Los expertos hacen un paralelismo con el término 'moderación' y su problemática. Es sencillo, fíjate en el ejemplo: ¿comí chocolate con moderación ayer? Bueno, más o menos, tampoco me comí toda la tableta, aunque sí más de la mitad. Entonces, ¿dónde está la línea que separa lo que es moderado y lo que no? Es aquí donde aparece el primer problema: ¿qué cantidad de chocolate se considera moderada? Si aprendo lo que, para mí, es moderado, ¿debo comer moderadamente? ¿qué hago si hay un día en el que me apetece más? ¿No es comer un placer? ¿Debo limitarlo? Como vemos hay muchas líneas abiertas, lo cual indica que en cuanto al término moderación hay ambigüedades. 

El segundo problema con la moderación es que significa algo diferente para cada persona. Lo que para unx puede ser moderado, para otrx puede no serlo. A partir de esa mirada propia se puede juzgar, opinar y actuar. El sentido común tiene los mismos dos problemas que la moderación. 

En primer lugar, el sentido común es ambiguo. No existen unas pautas claras sobre cómo comportarse o qué hacer. No existe un manual que lo explique, el sentido común podría estar demasiado abierto a la interpretación y esto hará que sea difícil de aplicar. Si lo piensas fríamente u objetivamente hay una serie de cosas que podrían estar claras. Por ejemplo: tener sentido común dentro del confinamiento sería seguir las normas para que la pandemia pueda pasar cuanto antes. Pero como sabemos, hay gente que se ha saltado estas leyes alegando lo que consideran "sentido común". Y a unos les parecía lógico saltarse el distanciamiento social para ver a sus parejas y no a sus abuelos.

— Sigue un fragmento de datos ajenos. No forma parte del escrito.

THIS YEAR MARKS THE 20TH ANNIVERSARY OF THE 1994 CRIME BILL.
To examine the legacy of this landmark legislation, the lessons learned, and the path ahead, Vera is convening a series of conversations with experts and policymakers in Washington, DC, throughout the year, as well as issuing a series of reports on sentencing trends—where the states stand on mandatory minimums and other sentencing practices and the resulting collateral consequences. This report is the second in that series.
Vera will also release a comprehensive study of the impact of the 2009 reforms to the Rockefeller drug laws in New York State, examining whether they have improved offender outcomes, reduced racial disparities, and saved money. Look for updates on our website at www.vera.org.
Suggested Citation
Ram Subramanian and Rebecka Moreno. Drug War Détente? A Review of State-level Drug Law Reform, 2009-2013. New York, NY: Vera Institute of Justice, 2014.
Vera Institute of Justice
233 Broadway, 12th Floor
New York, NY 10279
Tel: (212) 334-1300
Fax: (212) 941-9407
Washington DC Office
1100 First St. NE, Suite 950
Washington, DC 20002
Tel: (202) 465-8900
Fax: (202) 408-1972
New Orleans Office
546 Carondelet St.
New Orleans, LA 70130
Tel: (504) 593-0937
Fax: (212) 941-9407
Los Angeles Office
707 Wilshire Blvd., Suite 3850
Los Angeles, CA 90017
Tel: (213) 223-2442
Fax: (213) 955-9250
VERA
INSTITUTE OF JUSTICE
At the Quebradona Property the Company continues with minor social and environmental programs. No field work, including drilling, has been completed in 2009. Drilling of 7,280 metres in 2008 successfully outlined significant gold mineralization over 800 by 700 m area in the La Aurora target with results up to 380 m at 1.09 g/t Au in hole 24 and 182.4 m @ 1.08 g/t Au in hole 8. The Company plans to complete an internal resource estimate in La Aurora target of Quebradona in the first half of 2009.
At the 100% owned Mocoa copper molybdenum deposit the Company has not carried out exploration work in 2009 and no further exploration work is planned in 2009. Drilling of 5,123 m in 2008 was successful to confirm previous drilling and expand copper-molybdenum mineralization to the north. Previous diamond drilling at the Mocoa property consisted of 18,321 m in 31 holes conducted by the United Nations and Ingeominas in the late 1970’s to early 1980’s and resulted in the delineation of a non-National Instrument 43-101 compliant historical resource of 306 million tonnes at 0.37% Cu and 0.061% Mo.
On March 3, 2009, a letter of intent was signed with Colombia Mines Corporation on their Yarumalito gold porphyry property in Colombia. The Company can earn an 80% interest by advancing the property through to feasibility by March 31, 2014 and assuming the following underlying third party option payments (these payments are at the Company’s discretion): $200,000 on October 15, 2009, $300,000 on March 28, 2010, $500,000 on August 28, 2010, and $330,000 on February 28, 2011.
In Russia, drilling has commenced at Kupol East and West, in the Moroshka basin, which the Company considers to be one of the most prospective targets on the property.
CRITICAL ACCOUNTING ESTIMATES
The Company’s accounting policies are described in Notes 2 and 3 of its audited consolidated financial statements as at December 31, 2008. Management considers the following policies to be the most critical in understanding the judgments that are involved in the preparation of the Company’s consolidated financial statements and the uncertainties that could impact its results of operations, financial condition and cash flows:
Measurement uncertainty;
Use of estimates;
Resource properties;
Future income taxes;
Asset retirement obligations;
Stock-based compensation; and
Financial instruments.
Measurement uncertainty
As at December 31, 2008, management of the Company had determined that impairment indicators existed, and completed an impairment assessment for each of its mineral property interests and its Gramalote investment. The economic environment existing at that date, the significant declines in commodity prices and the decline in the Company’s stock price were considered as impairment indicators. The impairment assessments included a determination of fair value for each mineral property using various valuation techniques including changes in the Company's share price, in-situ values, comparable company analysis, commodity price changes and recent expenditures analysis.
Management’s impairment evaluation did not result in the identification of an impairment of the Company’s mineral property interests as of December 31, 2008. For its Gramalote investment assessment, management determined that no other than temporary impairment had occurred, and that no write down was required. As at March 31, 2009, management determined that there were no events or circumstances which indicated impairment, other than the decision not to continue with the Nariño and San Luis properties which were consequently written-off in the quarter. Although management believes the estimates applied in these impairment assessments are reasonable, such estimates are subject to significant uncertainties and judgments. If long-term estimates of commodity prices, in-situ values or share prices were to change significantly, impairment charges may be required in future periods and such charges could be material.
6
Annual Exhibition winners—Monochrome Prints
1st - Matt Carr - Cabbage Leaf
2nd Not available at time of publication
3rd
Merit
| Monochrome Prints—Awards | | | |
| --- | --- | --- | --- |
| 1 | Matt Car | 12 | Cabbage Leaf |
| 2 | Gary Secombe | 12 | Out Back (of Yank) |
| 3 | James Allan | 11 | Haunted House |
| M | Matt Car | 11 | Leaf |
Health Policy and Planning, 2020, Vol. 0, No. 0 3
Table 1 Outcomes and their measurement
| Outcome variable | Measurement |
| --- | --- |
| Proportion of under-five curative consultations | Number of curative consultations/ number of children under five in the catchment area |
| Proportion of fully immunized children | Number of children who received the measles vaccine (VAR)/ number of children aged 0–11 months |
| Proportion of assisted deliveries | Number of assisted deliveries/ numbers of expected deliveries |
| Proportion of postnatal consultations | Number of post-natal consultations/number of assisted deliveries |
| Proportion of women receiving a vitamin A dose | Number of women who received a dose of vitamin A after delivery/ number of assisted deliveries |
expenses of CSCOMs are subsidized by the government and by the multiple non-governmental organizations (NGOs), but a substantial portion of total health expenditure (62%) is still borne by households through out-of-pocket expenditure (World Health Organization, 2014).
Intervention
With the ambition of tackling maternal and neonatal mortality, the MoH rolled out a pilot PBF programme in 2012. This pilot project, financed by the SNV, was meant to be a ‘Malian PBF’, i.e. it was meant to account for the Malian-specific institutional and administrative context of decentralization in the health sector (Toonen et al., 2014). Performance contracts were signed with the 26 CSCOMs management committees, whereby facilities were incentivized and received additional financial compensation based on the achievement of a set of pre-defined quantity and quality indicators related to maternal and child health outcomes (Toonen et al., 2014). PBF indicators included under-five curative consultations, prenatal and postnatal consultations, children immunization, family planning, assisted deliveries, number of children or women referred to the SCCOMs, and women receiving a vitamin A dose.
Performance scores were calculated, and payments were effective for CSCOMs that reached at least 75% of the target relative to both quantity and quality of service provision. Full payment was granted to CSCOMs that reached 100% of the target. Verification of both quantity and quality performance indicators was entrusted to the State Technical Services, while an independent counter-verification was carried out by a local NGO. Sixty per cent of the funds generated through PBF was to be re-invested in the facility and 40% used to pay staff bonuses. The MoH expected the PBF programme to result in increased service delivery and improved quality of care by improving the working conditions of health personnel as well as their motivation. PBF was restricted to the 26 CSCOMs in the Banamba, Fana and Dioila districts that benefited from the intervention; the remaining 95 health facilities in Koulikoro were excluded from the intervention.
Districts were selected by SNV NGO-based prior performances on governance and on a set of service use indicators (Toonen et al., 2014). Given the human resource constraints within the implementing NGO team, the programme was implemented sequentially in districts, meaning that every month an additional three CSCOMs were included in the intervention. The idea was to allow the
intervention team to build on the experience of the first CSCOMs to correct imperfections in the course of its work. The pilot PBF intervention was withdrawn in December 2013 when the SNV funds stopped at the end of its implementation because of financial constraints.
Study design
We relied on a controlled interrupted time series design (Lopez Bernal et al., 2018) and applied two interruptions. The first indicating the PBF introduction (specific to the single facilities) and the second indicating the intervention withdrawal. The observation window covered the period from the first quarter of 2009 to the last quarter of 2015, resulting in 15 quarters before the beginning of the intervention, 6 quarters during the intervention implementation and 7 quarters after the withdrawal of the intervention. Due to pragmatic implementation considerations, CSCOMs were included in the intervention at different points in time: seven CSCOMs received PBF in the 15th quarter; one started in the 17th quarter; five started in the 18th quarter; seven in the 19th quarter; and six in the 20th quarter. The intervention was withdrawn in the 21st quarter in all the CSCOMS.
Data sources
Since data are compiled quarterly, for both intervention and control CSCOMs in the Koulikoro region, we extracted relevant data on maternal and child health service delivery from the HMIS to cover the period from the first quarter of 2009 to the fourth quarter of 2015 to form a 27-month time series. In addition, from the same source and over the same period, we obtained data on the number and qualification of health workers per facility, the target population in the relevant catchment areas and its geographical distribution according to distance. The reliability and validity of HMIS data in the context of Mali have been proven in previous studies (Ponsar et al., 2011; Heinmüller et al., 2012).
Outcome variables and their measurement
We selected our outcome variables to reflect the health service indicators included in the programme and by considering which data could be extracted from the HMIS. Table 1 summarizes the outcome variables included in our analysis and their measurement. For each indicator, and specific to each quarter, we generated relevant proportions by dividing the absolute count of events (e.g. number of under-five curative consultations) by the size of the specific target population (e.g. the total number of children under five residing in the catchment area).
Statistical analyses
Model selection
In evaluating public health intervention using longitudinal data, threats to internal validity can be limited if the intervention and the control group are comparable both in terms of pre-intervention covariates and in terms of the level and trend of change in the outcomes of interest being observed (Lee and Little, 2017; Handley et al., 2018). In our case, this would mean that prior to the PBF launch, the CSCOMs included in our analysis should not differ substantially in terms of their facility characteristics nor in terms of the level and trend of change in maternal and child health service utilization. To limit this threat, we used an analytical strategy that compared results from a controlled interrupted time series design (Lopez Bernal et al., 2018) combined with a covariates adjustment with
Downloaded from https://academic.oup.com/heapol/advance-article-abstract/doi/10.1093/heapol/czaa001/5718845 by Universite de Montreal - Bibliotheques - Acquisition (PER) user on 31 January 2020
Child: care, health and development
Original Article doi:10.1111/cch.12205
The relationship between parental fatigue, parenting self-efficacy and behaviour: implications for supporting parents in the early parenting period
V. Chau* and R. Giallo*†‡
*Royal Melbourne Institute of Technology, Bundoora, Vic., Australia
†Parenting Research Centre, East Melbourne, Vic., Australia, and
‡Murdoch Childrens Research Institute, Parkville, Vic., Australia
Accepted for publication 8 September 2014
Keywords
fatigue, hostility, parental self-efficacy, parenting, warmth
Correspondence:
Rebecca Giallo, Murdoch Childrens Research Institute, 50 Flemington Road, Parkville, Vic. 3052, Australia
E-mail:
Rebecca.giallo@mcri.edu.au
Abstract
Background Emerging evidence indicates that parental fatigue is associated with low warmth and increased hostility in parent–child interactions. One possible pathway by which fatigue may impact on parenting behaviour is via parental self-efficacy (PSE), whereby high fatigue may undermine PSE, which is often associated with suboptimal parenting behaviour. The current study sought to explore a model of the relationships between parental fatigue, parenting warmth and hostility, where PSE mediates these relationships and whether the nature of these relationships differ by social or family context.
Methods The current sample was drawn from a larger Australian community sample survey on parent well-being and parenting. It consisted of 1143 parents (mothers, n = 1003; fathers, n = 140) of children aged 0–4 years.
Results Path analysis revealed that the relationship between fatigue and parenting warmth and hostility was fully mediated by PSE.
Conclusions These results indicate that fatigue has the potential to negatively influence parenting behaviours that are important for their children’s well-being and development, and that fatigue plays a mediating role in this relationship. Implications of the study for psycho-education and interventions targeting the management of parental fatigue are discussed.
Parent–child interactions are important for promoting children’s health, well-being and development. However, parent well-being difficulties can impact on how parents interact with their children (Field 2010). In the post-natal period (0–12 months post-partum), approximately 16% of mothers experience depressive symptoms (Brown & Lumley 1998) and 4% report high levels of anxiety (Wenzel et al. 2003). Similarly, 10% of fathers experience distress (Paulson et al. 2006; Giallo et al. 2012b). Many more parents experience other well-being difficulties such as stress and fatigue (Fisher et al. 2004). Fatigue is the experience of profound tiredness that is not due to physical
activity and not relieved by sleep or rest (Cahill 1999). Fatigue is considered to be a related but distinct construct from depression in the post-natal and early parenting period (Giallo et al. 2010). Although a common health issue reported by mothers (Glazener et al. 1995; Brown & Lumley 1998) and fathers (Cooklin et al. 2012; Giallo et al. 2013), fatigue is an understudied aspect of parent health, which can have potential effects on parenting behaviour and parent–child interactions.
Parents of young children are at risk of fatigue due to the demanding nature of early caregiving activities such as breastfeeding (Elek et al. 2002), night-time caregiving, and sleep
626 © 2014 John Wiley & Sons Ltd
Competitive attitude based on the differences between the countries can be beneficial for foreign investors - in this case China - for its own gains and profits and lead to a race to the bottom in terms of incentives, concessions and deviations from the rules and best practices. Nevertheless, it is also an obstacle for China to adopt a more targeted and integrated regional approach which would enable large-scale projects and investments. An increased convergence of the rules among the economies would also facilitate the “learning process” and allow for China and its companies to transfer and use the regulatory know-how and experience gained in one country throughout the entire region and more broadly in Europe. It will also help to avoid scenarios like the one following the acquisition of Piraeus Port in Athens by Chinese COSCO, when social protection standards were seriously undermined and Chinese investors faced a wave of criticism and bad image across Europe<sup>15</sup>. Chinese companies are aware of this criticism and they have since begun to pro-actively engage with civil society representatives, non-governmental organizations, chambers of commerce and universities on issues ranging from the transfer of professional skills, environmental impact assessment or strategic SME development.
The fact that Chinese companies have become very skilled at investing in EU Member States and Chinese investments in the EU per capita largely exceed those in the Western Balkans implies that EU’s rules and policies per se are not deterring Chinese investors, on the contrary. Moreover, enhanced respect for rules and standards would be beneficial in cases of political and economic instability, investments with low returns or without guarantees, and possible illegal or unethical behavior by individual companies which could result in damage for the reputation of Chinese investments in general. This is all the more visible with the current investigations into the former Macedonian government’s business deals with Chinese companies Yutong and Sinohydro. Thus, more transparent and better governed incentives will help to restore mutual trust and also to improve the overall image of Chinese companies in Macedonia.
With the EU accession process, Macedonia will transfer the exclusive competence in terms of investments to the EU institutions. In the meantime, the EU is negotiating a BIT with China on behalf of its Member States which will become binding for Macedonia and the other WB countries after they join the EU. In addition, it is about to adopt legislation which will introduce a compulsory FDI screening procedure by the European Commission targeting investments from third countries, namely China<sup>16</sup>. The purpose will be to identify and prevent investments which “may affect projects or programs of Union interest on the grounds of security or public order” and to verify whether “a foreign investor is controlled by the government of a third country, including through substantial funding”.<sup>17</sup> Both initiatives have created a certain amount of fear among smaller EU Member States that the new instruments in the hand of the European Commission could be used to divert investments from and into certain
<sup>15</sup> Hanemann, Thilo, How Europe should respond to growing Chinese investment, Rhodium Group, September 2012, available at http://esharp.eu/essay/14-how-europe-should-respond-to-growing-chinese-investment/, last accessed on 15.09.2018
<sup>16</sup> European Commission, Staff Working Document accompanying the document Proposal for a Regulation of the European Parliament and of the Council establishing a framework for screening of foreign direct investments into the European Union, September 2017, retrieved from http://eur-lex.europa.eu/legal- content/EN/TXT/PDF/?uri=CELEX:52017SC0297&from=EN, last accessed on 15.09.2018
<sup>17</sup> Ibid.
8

Bajo esta premisa  es donde entra su segundo problema: el sentido común no es para nada común. Es más, es probable que nadie esté de acuerdo sobre qué es el sentido común. A veces, estas diferencias serán razonables: lo que tiene sentido común en una ciudad grande no es lo mismo que lo que tiene sentido común en una ciudad pequeña. Pero otras veces, estas diferencias pueden ser problemáticas, especialmente porque las personas pueden estar sesgadas por lo que quieren hacer, por su deseo. Mientras más personas quieran hacer algo, más van a pensar que encaja en la categoría de sentido común. Es complicado estar de acuerdo sobre lo que es correcto cuando está influenciado por nuestras creencias.

La única realidad es que no todxs recibimos unas pautas claras sobre cómo debemos comportarnos. Es posible, sobre todo en esta situación, que algunos políticos, amigxs o familiares exijan simplemente 'usar el sentido común'. Pero quizás no sea del todo prudente para la salud pública confiar en una frase que significa demasiadas cosas para demasiadas personas. Hay que pisar cuidadosamente este terreno.